▸ **ABOUT THIS EXERCISE**:
In the records below, find the line that contains "31 252 6.92", then transcribe it and every later line exactly, stopping at the final line.

[Stored data entries]
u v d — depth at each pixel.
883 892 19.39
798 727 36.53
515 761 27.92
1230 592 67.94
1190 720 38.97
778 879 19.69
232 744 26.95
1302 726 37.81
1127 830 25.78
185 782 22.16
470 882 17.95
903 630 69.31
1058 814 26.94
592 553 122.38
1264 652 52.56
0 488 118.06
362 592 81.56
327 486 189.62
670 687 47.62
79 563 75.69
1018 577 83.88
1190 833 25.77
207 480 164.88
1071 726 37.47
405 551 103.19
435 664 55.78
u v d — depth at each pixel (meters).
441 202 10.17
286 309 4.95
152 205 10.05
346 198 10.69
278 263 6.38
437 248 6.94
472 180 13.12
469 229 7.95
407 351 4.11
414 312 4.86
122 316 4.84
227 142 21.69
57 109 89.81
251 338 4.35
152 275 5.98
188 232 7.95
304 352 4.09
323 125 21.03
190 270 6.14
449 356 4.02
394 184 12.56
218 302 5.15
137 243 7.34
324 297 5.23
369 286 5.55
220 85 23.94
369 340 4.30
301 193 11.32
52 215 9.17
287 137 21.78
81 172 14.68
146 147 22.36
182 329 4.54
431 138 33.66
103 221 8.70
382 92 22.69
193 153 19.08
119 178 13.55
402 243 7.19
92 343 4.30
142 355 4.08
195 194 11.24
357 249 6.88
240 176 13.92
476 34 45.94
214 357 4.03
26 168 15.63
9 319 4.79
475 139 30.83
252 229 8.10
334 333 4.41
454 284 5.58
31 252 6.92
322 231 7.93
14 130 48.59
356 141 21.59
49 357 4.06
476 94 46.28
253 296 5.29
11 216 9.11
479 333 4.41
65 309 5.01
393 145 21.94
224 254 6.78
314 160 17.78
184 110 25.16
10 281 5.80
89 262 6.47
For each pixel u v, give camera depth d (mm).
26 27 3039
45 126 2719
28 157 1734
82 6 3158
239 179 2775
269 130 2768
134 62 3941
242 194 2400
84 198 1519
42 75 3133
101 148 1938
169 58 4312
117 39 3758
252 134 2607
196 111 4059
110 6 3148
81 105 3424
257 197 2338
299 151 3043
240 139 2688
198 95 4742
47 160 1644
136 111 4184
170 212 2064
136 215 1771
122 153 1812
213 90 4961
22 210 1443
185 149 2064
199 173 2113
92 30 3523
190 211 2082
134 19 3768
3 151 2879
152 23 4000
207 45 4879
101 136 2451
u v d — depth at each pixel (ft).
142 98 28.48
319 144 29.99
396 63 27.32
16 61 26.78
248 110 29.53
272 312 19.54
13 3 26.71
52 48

▸ **ANSWER FOR THE TASK**:
31 252 6.92
322 231 7.93
14 130 48.59
356 141 21.59
49 357 4.06
476 94 46.28
253 296 5.29
11 216 9.11
479 333 4.41
65 309 5.01
393 145 21.94
224 254 6.78
314 160 17.78
184 110 25.16
10 281 5.80
89 262 6.47
For each pixel u v, give camera depth d (mm).
26 27 3039
45 126 2719
28 157 1734
82 6 3158
239 179 2775
269 130 2768
134 62 3941
242 194 2400
84 198 1519
42 75 3133
101 148 1938
169 58 4312
117 39 3758
252 134 2607
196 111 4059
110 6 3148
81 105 3424
257 197 2338
299 151 3043
240 139 2688
198 95 4742
47 160 1644
136 111 4184
170 212 2064
136 215 1771
122 153 1812
213 90 4961
22 210 1443
185 149 2064
199 173 2113
92 30 3523
190 211 2082
134 19 3768
3 151 2879
152 23 4000
207 45 4879
101 136 2451
u v d — depth at each pixel (ft).
142 98 28.48
319 144 29.99
396 63 27.32
16 61 26.78
248 110 29.53
272 312 19.54
13 3 26.71
52 48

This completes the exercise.